There's a hint at this meaning of "expat" in the two dictionary definitions above: "a country that is not their own" and "a foreign country". One might argue that immigrants (as opposed to expats) do regard the country in question as "their own" and do not see it as a "foreign country" anymore.
However, even among this group of people who make a conscious distinction between what these two words mean to them, there are some who still seem to have some biases: When I put it to them that someone from China who is now living permanently in San Francisco's Chinatown, who rarely ventures outside of that area, and rarely speaks or interacts with anyone who is not also Chinese is therefore an expat, some of them balked at the idea.
2. It's "problematic"!
I have no stats to back this up, but it seems that especially people who are into postmodernism and intersectionalism are fond of peppering their conversations (or is it "discourse"?) with the word "problematic". It's a bit of a shibboleth.
In many cases, the use of this word is at best intellectually lazy and at worst intellectually dishonest. It implies that having or causing problems or being a problem is an inherent trait or characteristic of whatever is being described.
As in: "Chivalry is problematic."
No. It is not.
There are many, many people whose attitude towards chivalry is "meh!" and also many, many people who love and appreciate chivalry.

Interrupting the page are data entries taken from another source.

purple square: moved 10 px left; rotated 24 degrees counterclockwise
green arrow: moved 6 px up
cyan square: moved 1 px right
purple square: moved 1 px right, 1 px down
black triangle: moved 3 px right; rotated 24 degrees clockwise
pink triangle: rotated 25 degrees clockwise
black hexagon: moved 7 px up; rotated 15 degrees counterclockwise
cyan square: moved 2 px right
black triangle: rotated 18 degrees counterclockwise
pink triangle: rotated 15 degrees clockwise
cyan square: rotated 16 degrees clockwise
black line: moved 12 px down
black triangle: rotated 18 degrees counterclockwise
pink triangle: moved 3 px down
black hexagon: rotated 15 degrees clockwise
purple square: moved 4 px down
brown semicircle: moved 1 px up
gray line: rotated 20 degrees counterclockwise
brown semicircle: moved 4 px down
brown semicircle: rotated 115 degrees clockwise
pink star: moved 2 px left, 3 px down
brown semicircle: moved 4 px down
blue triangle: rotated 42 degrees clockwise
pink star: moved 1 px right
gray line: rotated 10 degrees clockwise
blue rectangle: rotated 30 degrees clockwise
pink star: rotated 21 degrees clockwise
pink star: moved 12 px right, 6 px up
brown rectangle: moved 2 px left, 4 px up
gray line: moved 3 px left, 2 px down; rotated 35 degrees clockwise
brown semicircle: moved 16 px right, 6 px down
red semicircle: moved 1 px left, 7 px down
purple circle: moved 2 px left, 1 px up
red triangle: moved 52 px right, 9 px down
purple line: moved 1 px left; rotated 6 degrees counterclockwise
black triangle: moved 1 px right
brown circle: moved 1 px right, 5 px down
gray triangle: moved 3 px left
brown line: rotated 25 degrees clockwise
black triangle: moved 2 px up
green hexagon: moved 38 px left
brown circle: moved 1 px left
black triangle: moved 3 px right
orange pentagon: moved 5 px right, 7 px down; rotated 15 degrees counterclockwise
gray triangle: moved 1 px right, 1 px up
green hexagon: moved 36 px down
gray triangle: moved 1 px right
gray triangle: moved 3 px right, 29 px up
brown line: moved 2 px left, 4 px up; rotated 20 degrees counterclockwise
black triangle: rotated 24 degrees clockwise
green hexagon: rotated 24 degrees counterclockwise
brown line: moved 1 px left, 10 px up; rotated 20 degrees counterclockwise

With the word "problematic", the speaker uses verbal sleight of hand to ignore or deny the views of those many people whose attitudes towards chivalry are different from their own.
A truthful and correct statement would be: "I (and some other people) have a problem/problems with chivalry."
Using the word "problematic" like I described above is as presumptious and bombastic as saying "Jazz is boring". One should say "I find jazz boring".